Recent projects in the Bee Lab include field experiments on honey bee foraging, mapping the floral landscape using drones and computer vision, and a combination of lab experiments and simulations of the transportation networks of arboreal ants. When researchers aren’t running an experiment in the lab or collecting data in the field, they can be found in the lab meeting room doing computational projects and attending weekly lab meetings.
Arya Massarat ’20 is working on an automated method for mapping the species of flowering plants frequented by bees in a landscape. “We have drone images of landscapes in which honey bees forage for nectar and pollen,” he says. “My method stitches these images together, uses computer vision algorithms to identify plants within the images and then automatically labels each plant by its species. At large scales, creating the maps that my method produces is difficult to do manually because bees can travel vast distances in search of resources. We hope my method will allow the lab to create many of these maps automatically. This will allow the lab to ask interesting questions about how the layout and composition of the species of plants in a landscape affect the honey bee colonies within it.”
Elena Romero ’20 is working on her senior thesis, which studies turtle ants. “One turtle ant colony often lives in multiple nests at the same time. I am primarily using statistics to investigate how turtle ants allocate colony members to the colony’s different nests,” she says. “I really enjoy getting to work with the data from previous experiments we’ve run in the lab. I find the data to be really interesting and complex. It seems like something new is always popping up.”
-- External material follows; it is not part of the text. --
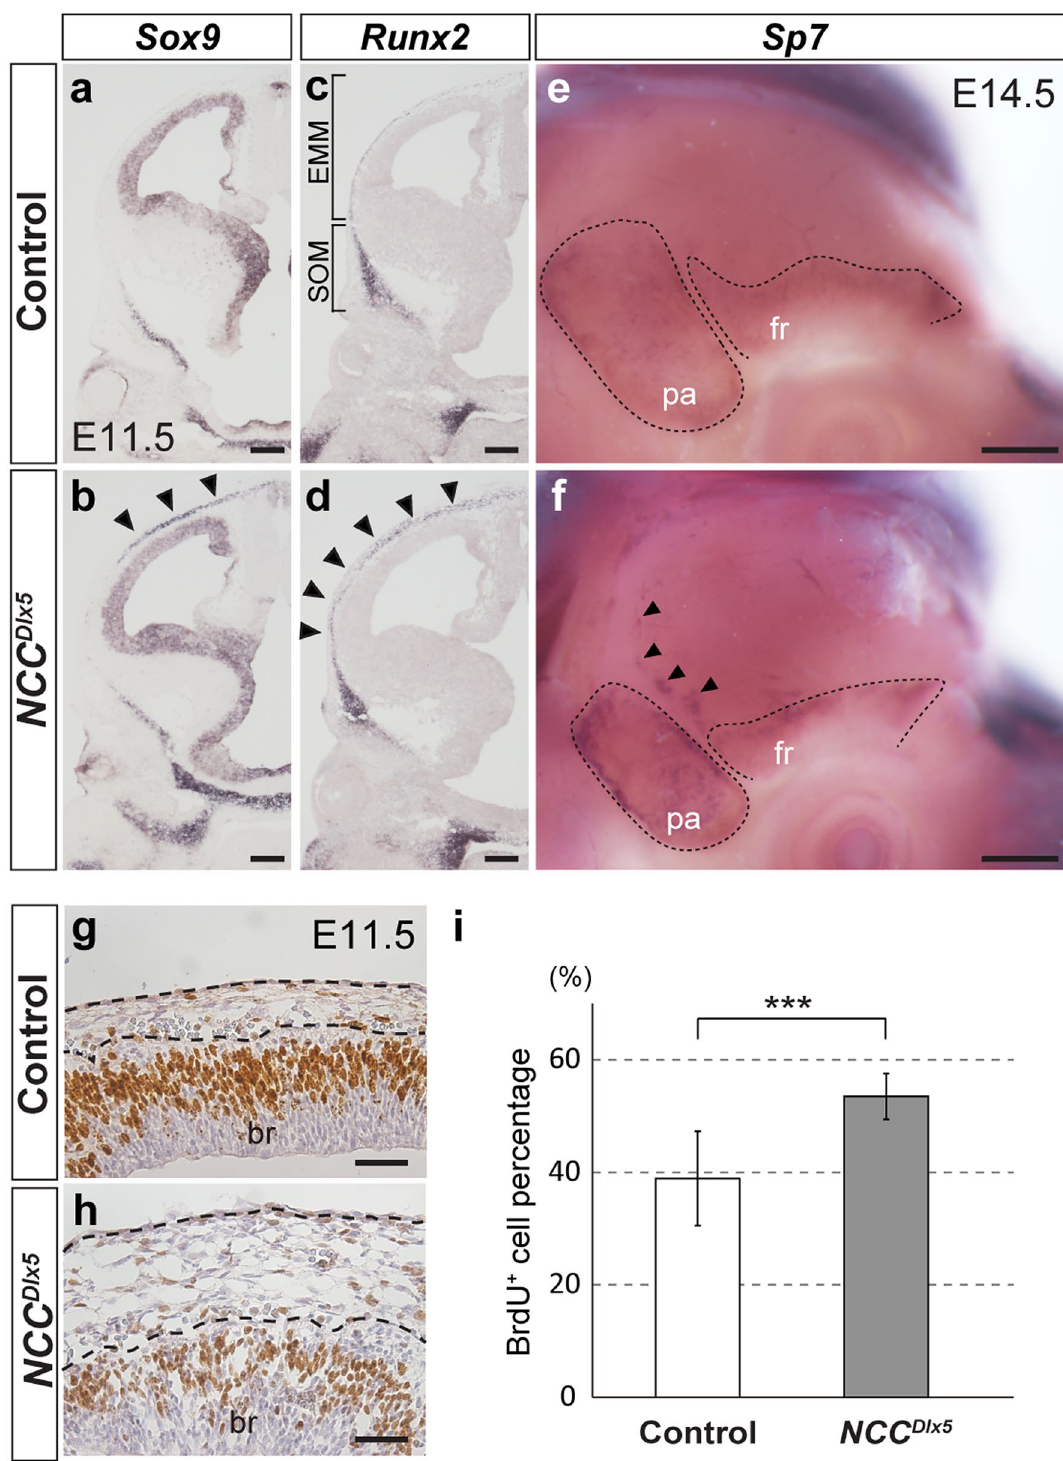
Figure 5. EMM developed the ectopic cartilage and heterotopic bone. ( a – d ) Expression of chondrocyte marker- Sox9 ( a , b ) and osteoblast marker- Runx2 ( c , d ) on frontal sections of E11.5 control ( a , c ) and NCC Dlx5 ( b , d ) by ISH. Arrowheads indicate ectopic expressions of Sox9 ( b ) and Runx2 ( d ) in the EMM of the NCC Dlx5 . ( e, f ) Lateral views of Sp7 expression, an early osteoblast marker and downstream of Runx2 , by WISH on heads of E14.5 control ( e ) and NCC Dlx5 ( f ). Dotted lines in ( e , f ) outline developing frontal and parietal bones. Arrowheads in f point bony islands independent of the frontal bone primordium in the NCC Dlx5 . ( g , h ) BrdU incorporation assay in the EMM at E11.5 of the control ( g ) and the NCC Dlx5 ( h ). BrdU positive cells were counted in the areas between the dashed lines of ( g , h) . ( i ) Statistical analysis of the percentage of BrdU positive cells over the total number of EMM cells (n = 3). Two- tailed t-test,*** p < 0.001. EMM, early migrating mesenchyme; fr, frontal bone; pa, parietal bone; SOM, supraorbital mesenchyme. Scale bars; 200 μm ( a – d ), 500 μm ( e , f ), 50 μm ( g , h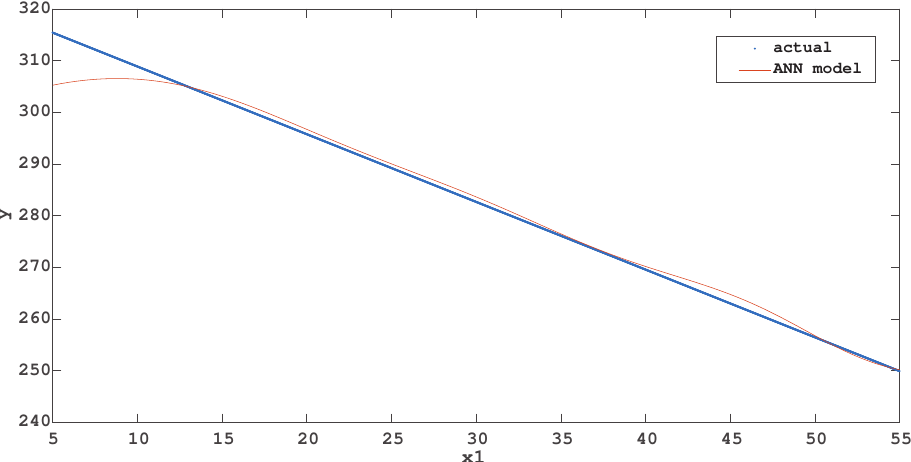
Figure 6. Comparison between actual and trained artificial neural network (ANN) model. Histogram of an error after training of an ANN is shown in Figure 7.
This structure, built to hold 10 ant nests, is the latest iteration in a design developed in the Bee Lab. “These ants live in trees, with multiple nests in hollow cavities in twigs,” says Donaldson-Matasci, describing the structure to Bradley Gonmiah ’23 and daughter, Irene. “Each little red tube on a blue stand is a nest mimicking those cavities. The structure is our attempt to mimic the three-dimensional space that the ants have to navigate when walking between nests. We want to know how the possible pathways between nests might affect which cavities the ants choose to nest in and how they use those nests. Do they put all their babies in nests that are easily accessible? Spread them across many nests? Try to put them in places where it’s easy to quickly move them?”
Marylin Roque ’21 is one of the students who designed the multi-nest structure. An engineering major with a strong interest in biology, Roque is enthusiastic about her work. “What could be better than designing something for a biological application?” she says. Roque spent summer 2019 developing the multilevel structure parameters based on field observations, information from previous experiments using earlier versions of the platform and functionality set by experimental needs. After designing the parts of the structure with AutoCAD software, Roque laser cuts them in acrylic. Finally, she glues the pieces together. “The last step is my absolute favorite part of the process,” she says, “because there is a rush of emotion either from knowing that all calculations, hard work and patience paid off, or from realizing that it’s time to go back to step one.”
Bee Lab researchers use tiny radio frequency identification tags to track the ants’ movement with lasers. Ants are anesthetized with nitrogen gas and gently sandwiched in a foam disk with their thorax exposed. With the help of a microscope, the scientist glues the tiny tag, which looks like a single piece of silver glitter, to the ant’s thorax. Tag attached, the sleeping ant is scanned with a laser, activating a circuit on the tag that broadcasts a unique number. The number is automatically added to the colony database.
The nest platforms are placed in “arenas,” where researchers can observe and record ant behavior. Lasers pointed at each nest scan the ants as they enter and exit, recording their movement.
Humans aren’t the only ones having to adjust to online coursework during the COVID-19 pandemic. Donaldson-Matasci brought the turtle ants home with her so that she wouldn’t have to return to the lab to feed them. “So far, it’s not too bad,” she says. “It took a little while to gather up all the things they need and set up a space in my house. But now that’s done, it will actually be easier here. They need to be fed once a week and my daughter, Irene, enjoys helping me.” One change Irene implemented was to rename the colonies.